[[ Selected passage open ]]

Prediction(p. 176): The Zardari government, without support from Sharif, would depose Musharraf in June or July 2008.
Outcome: The Zardari government actually forced Musharraf to step down in August.
Prediction(p. 178–179): The militants and the Pakistani government would negotiate an accommodation. After June 2008 the government would pay only lip-service to pursuing the militants, and the Bush administration would prove unable to change its mind in the absence of a fundamental shift in foreign aid policy.
Outcome: There is scant evidence of a concerted effort by the Zardari government to fight the militants in the latter half of 2008. There was a brief military offensive against the Taliban begun on June 28, which ended in early July with one militant killed. After that, although the Taliban aggressively pursued expansion, the government did little in response. Rather than fight the militants, the government made a deal with the Taliban in February 2009, paying them about $6 million and agreeing to the imposition of Sharia law in the Swat Valley in exchange for the Taliban agreeing to an indefinite ceasefire. The ceasefire unraveled in May. The model did not address how long the agreement would last but did correctly foresee that the two sides would strike a deal after a half year of apparent Pakistani indifference toward the militant threat.

[[ Selected passage closed ]]

▸ **Problem details**:
Transcribe the passage on the Pakistan predictions and outcomes word for word, from "Prediction(p. 176): The" up to and including "foreign aid policy.".

[[ Data under study open ]]

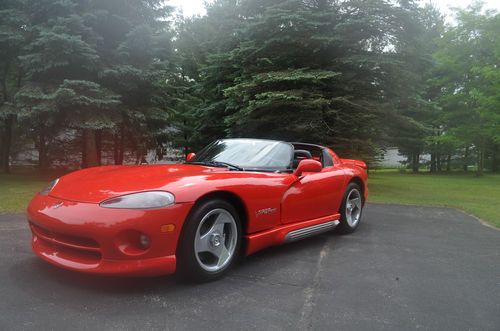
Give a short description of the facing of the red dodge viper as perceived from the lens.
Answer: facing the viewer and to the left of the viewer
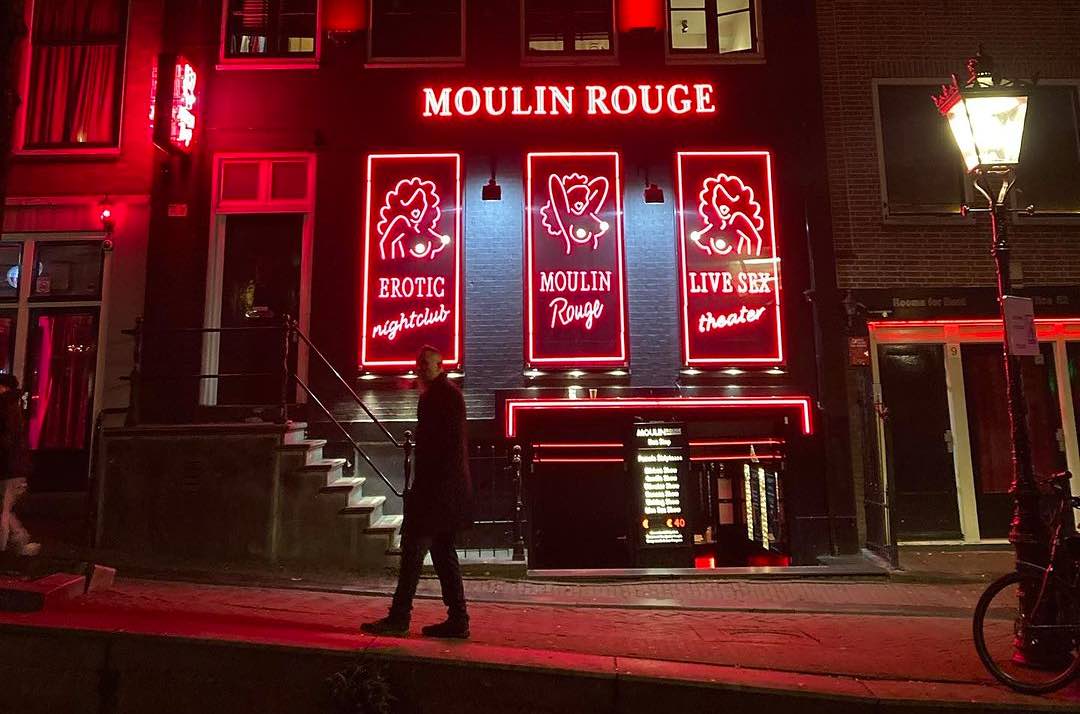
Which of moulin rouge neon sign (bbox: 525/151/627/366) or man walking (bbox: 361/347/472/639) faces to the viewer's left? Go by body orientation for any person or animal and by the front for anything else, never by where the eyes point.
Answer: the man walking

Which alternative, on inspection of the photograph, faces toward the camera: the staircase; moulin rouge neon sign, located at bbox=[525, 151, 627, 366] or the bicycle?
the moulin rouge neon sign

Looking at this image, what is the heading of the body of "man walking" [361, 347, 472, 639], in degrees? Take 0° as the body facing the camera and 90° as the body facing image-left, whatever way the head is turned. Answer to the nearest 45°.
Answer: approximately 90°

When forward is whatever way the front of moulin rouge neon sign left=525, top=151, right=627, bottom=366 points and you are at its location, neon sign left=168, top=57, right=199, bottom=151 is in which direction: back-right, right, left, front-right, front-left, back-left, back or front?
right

[[ Data under study closed ]]
[[ Data under study open ]]

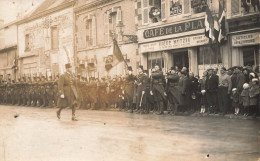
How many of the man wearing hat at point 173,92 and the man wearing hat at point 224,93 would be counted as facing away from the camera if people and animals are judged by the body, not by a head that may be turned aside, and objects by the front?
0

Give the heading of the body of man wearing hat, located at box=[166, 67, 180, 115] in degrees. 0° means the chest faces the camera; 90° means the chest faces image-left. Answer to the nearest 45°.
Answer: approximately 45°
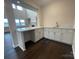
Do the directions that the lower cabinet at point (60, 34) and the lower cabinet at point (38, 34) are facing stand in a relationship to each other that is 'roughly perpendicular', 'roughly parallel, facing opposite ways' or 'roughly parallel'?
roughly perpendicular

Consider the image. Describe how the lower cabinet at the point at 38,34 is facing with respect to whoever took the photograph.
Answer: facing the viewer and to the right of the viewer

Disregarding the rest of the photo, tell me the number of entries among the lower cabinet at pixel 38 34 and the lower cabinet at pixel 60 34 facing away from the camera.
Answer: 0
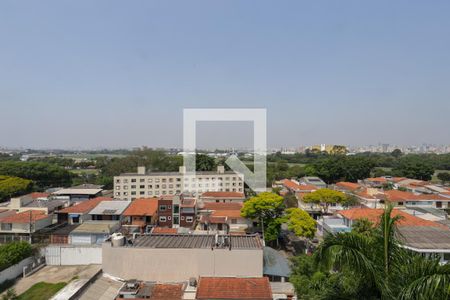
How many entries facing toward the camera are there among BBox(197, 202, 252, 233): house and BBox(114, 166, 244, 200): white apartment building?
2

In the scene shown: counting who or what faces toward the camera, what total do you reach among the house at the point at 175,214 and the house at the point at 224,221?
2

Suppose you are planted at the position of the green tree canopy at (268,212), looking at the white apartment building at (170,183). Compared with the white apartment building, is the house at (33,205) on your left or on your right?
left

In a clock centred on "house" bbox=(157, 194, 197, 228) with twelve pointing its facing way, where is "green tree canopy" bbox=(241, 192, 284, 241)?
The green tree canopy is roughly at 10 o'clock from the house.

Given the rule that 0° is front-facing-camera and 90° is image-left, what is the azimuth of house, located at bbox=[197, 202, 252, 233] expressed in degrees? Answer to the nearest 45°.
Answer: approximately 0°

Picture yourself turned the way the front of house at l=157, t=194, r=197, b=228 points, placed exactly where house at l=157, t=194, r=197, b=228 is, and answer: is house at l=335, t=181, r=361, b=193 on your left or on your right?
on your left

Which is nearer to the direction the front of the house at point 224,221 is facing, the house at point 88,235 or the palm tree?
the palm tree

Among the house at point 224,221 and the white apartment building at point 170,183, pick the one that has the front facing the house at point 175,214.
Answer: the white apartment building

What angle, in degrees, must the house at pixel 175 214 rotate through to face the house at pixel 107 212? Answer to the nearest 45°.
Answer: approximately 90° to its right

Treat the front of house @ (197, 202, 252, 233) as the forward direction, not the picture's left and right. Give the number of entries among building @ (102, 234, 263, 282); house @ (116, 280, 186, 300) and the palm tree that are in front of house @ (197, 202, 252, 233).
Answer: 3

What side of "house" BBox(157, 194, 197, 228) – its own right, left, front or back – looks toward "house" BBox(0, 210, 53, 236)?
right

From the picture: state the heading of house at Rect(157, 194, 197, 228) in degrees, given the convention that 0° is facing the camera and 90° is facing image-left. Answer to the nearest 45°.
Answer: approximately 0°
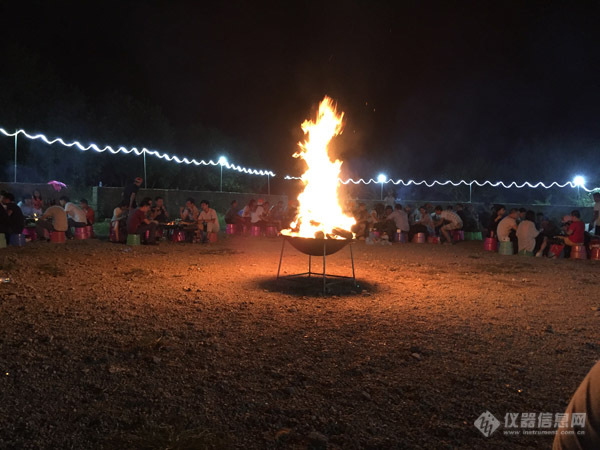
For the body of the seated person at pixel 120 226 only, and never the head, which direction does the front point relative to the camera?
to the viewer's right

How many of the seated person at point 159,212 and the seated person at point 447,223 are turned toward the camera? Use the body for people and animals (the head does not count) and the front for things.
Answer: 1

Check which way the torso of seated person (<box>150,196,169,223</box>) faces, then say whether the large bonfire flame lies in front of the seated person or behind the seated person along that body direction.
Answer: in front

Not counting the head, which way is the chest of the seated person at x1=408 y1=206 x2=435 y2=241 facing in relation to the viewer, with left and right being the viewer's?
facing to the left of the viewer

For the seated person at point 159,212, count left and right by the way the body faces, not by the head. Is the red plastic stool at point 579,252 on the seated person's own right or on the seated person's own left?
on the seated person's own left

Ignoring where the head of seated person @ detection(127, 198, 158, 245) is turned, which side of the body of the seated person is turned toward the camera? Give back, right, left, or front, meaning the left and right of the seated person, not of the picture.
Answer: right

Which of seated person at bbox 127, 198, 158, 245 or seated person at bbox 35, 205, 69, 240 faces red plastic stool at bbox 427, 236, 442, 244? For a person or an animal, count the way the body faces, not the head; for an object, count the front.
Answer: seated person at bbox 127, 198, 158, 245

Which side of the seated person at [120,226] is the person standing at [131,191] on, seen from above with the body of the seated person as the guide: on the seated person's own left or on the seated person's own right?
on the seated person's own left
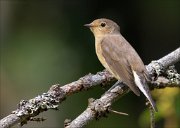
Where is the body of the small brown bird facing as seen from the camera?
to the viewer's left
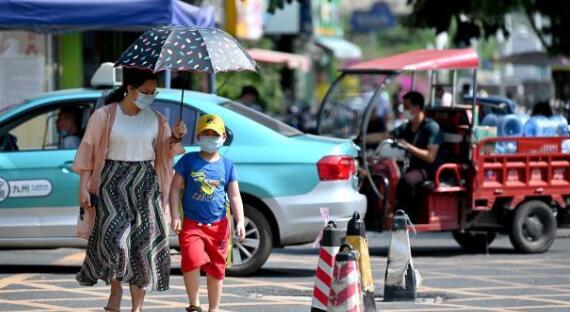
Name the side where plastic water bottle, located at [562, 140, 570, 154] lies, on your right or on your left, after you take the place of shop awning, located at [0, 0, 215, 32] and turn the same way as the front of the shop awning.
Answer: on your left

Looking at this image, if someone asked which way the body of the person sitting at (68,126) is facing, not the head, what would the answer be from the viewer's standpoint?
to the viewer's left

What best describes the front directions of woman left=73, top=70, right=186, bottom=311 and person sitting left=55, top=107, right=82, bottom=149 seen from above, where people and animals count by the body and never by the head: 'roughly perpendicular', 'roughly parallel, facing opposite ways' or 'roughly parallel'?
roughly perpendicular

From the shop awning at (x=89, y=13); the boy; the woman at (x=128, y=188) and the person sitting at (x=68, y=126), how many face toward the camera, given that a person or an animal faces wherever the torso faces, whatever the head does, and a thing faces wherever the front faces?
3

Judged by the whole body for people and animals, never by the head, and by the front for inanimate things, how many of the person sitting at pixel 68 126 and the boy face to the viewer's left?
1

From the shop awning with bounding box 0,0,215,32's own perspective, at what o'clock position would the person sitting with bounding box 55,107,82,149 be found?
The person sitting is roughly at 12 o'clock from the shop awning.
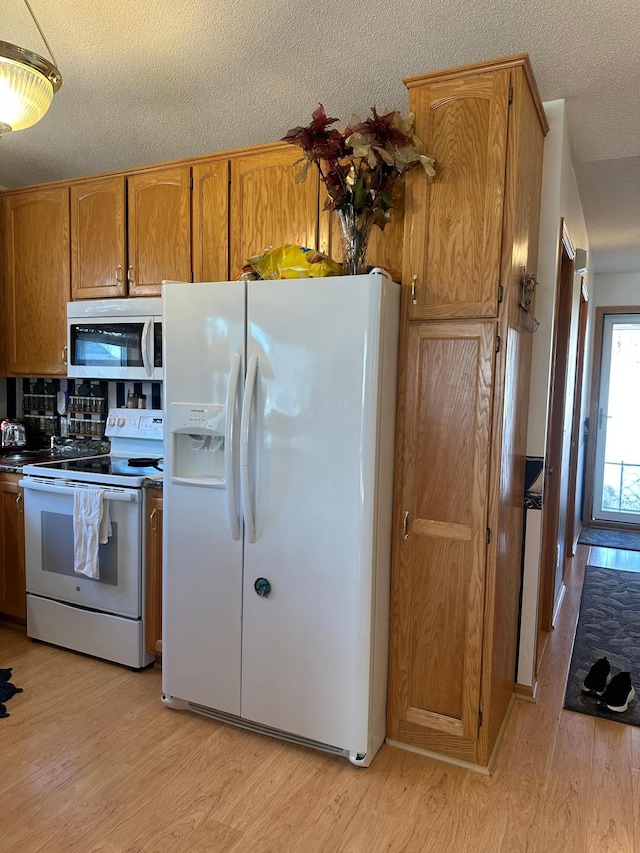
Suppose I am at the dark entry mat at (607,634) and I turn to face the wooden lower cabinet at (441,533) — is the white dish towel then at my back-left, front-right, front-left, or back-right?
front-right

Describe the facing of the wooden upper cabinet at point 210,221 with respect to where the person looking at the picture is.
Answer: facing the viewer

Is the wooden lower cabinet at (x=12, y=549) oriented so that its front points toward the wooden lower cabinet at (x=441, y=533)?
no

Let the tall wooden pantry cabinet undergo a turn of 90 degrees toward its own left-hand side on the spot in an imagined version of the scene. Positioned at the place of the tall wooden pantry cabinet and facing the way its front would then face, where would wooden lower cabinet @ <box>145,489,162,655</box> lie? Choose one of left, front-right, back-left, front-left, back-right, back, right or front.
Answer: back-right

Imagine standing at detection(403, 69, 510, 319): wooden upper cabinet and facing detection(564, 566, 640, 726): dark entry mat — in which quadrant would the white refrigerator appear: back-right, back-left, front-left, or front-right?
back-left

[[ Data under study closed ]]
[[ Data under study open ]]

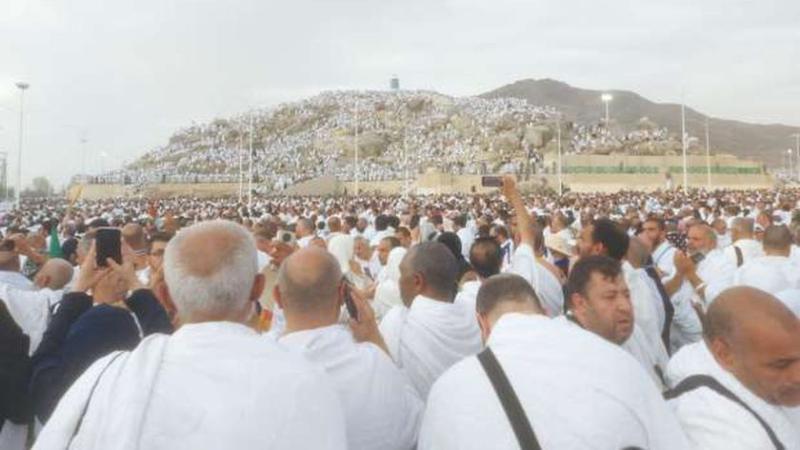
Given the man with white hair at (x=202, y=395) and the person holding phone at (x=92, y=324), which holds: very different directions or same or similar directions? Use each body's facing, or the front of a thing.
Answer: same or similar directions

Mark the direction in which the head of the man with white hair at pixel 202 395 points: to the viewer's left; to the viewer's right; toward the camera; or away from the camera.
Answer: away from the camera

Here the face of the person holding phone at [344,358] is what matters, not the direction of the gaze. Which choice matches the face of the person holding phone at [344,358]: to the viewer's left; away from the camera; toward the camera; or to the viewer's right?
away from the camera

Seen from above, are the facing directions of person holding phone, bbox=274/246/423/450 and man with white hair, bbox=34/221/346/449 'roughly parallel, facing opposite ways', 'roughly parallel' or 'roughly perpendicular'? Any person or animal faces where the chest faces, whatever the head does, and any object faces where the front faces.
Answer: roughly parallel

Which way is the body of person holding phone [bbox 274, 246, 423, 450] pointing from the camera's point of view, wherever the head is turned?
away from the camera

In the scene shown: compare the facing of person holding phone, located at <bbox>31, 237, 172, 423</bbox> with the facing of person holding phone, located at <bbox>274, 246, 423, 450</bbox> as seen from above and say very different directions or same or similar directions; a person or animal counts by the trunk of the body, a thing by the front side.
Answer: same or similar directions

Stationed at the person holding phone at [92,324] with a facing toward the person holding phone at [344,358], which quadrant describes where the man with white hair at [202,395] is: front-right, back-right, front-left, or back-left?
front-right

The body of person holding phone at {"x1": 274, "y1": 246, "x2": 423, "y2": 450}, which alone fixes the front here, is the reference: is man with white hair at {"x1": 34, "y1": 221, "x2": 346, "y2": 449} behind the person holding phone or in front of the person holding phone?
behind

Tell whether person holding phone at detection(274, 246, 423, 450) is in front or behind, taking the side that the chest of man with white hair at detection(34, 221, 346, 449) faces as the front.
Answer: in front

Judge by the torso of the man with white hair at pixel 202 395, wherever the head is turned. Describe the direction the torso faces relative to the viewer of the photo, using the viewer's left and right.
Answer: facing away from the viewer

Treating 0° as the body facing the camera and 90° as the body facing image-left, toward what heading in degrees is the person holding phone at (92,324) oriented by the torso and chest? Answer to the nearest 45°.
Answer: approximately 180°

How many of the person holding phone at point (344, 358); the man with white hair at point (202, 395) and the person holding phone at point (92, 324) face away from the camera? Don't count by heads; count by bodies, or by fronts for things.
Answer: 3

[[ Data under study closed ]]

▸ **Problem solution**:
Prediction(p. 176): The Zardari government, without support from Sharif, would depose Musharraf in June or July 2008.
Outcome: The Zardari government actually forced Musharraf to step down in August.
Prediction(p. 178–179): The militants and the Pakistani government would negotiate an accommodation. After June 2008 the government would pay only lip-service to pursuing the militants, and the Bush administration would prove unable to change its mind in the absence of a fundamental shift in foreign aid policy.